Danny Brown is a rapper, but he is one that possess the versatility to reach farther than just hip-hop fans. Brown released XXX in August 15, 2011, solidifying himself as a force to be rockin' with. He engaged his listeners with comedy, unabashed lyrics, quirk, and all out insanity.  

Brown emerged from the streets of Detroit with much to say, and encouraged listeners to push boundaries with his gritty, distinctive sound. The underground mc/rap weirdo image often pigeonholes rappers, but Brown has found a way to use those stereotypes to his advantage. Riding high off his European tours and the start of his “2 High To Die” joint North American tour with Action Bronson, Brown happens to find another voice in his follow-up album Old.

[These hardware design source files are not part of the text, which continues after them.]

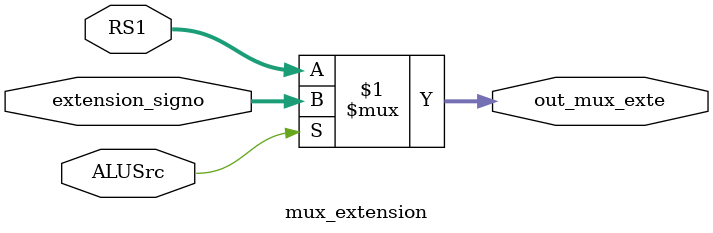
<source format=v>



module mux_extension(
    input [31:0] extension_signo,
    input [31:0] RS1,
    input ALUSrc, //señal de control
    output [31:0] out_mux_exte
);

    assign out_mux_exte = (ALUSrc) ?  extension_signo: RS1; //Si ALUSrc es 1 se selecciona extensión de signo

endmodule

</source>
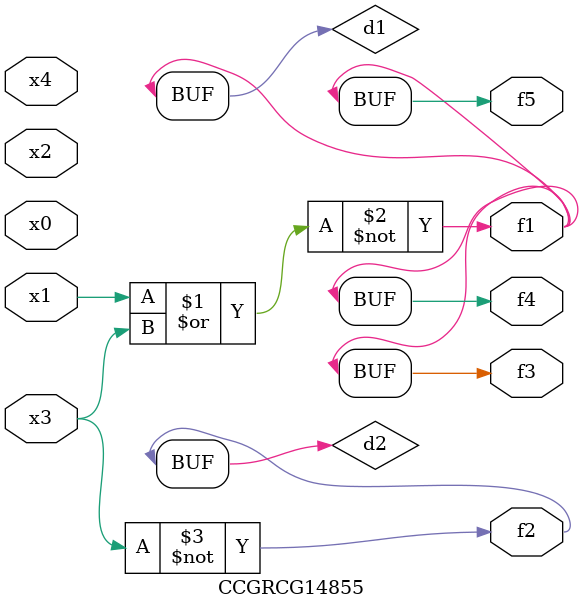
<source format=v>
module CCGRCG14855(
	input x0, x1, x2, x3, x4,
	output f1, f2, f3, f4, f5
);

	wire d1, d2;

	nor (d1, x1, x3);
	not (d2, x3);
	assign f1 = d1;
	assign f2 = d2;
	assign f3 = d1;
	assign f4 = d1;
	assign f5 = d1;
endmodule

</source>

At 32, Brown has already reached a pinnacle in his career, where showcasing verbal skills could sustain him in the rap world, not only an entertaining lyricist, but as a talented one. His penchant for “turnt up” activities, drugs, and women take a bit of a back seat on some of the new album. His expansive musical knowledge shines through as he raps about his upbringing, the “fields” of Detroit, and his former life on the streets. Brown also delves deep- touching on subjects like poverty within his own family and becoming introspective on other tracks discussing the wide comparisons of his life then and now.

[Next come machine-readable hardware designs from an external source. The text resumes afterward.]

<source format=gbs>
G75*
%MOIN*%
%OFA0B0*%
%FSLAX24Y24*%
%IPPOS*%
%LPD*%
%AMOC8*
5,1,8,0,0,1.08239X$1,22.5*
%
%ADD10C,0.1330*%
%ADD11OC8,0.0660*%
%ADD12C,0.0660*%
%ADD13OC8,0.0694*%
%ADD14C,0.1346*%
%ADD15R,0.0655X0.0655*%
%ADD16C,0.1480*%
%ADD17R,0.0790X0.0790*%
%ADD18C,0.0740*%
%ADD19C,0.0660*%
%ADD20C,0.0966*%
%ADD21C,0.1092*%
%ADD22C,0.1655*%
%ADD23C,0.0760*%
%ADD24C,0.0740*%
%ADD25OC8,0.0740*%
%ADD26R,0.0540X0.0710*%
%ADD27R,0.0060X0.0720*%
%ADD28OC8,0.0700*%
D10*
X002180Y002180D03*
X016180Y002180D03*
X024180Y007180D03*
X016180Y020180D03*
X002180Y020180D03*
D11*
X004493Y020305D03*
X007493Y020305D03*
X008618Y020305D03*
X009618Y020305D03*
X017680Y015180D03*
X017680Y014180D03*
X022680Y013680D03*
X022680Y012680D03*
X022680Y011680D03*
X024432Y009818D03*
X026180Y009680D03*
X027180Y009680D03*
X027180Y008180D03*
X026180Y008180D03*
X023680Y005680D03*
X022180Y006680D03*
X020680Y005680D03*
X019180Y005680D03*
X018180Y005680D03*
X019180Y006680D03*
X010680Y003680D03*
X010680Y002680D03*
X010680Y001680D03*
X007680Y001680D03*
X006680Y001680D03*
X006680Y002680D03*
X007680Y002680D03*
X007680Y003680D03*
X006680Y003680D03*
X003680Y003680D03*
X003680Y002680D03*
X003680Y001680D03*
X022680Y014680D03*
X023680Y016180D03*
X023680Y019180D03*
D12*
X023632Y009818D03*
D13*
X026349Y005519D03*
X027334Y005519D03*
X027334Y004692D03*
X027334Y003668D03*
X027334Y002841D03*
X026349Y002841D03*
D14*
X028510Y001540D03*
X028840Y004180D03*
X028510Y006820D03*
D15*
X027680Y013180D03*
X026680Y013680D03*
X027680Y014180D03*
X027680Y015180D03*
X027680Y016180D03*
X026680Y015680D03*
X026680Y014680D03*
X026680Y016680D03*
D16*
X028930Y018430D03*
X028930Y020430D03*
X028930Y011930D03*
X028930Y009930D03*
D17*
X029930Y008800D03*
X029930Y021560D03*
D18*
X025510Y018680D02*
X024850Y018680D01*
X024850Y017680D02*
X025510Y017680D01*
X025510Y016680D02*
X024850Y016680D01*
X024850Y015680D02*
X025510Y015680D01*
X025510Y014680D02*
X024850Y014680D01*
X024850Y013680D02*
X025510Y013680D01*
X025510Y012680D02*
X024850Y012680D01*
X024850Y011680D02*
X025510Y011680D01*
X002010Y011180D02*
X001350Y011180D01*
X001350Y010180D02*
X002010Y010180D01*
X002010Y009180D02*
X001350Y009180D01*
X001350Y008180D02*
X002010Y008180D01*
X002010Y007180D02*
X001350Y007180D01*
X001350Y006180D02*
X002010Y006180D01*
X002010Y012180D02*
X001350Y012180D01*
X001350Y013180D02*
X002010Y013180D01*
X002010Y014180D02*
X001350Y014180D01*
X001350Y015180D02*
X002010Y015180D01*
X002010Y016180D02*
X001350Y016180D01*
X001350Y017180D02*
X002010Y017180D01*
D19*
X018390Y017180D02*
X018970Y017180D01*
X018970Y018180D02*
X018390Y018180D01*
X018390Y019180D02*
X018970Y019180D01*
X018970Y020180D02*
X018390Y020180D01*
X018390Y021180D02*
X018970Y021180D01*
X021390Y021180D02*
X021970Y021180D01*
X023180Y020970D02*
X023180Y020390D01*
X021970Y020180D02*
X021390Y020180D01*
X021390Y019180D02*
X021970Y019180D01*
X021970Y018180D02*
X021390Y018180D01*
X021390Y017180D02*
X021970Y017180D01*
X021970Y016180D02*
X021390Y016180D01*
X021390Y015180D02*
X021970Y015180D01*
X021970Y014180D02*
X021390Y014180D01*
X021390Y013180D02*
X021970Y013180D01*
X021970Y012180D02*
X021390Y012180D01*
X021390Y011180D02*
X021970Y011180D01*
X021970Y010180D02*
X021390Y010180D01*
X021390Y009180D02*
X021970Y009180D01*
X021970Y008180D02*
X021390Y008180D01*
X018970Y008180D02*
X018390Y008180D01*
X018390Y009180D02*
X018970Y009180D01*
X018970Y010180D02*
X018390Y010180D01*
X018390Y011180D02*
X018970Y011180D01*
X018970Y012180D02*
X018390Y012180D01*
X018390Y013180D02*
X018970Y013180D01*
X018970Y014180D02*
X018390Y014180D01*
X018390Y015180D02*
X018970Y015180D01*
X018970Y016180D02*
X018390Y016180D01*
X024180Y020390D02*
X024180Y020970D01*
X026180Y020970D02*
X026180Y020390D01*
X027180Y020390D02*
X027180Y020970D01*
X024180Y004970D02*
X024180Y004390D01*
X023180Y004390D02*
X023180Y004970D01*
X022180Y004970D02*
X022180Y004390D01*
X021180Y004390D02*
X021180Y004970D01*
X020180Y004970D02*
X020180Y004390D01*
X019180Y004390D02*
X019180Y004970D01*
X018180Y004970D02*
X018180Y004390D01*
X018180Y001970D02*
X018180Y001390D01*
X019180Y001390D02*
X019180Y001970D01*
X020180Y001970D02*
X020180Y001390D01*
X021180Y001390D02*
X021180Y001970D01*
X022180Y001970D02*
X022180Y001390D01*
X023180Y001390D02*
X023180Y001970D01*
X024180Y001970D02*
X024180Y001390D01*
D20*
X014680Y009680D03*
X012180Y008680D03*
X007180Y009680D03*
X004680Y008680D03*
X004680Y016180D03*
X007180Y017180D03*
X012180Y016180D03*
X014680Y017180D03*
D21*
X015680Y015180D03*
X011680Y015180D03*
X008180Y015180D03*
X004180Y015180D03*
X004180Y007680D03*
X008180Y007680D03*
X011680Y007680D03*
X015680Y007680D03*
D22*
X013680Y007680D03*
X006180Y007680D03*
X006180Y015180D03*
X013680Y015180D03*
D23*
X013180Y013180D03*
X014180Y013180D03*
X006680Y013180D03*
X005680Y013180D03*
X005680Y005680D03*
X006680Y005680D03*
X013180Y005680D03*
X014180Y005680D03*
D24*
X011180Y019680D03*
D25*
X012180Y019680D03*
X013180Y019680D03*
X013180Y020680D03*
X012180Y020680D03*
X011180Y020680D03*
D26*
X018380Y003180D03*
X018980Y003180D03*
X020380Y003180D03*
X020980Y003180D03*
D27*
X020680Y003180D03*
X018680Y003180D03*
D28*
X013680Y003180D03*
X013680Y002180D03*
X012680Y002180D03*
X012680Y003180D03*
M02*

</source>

However, Brown has two sides to the album. While Side A focuses on a range of deeper issues, Side B stays true to Brown’s debut personality with hype songs on drugs, sex, and partying. On Side A, Danny Brown explains that he is misunderstood; “Return of the gangster, fucked that hipster, squeeze the trigger/You got me fucked up, I’m a hood-ass nigga,” while Side B pumps up the party; “I don’t know what y’all be thinking/ smoking,drinking,drinking,smoking/in that order we slow motion/’til it’s over, never stop.” Brown talks about being too fucked up to visit his daughter (sad) and spews back to back twerk anthems in the same breath.

Old is multifaceted, not only lyrically, but musically. Snares sputter, percussive sounds build, and deep basslines drop throughout the entire project.  At 19 songs, listeners hear a complete and complex compilation of music. The conclusion;  Danny Brown may be a lot of things, but boring is certainly not one of them.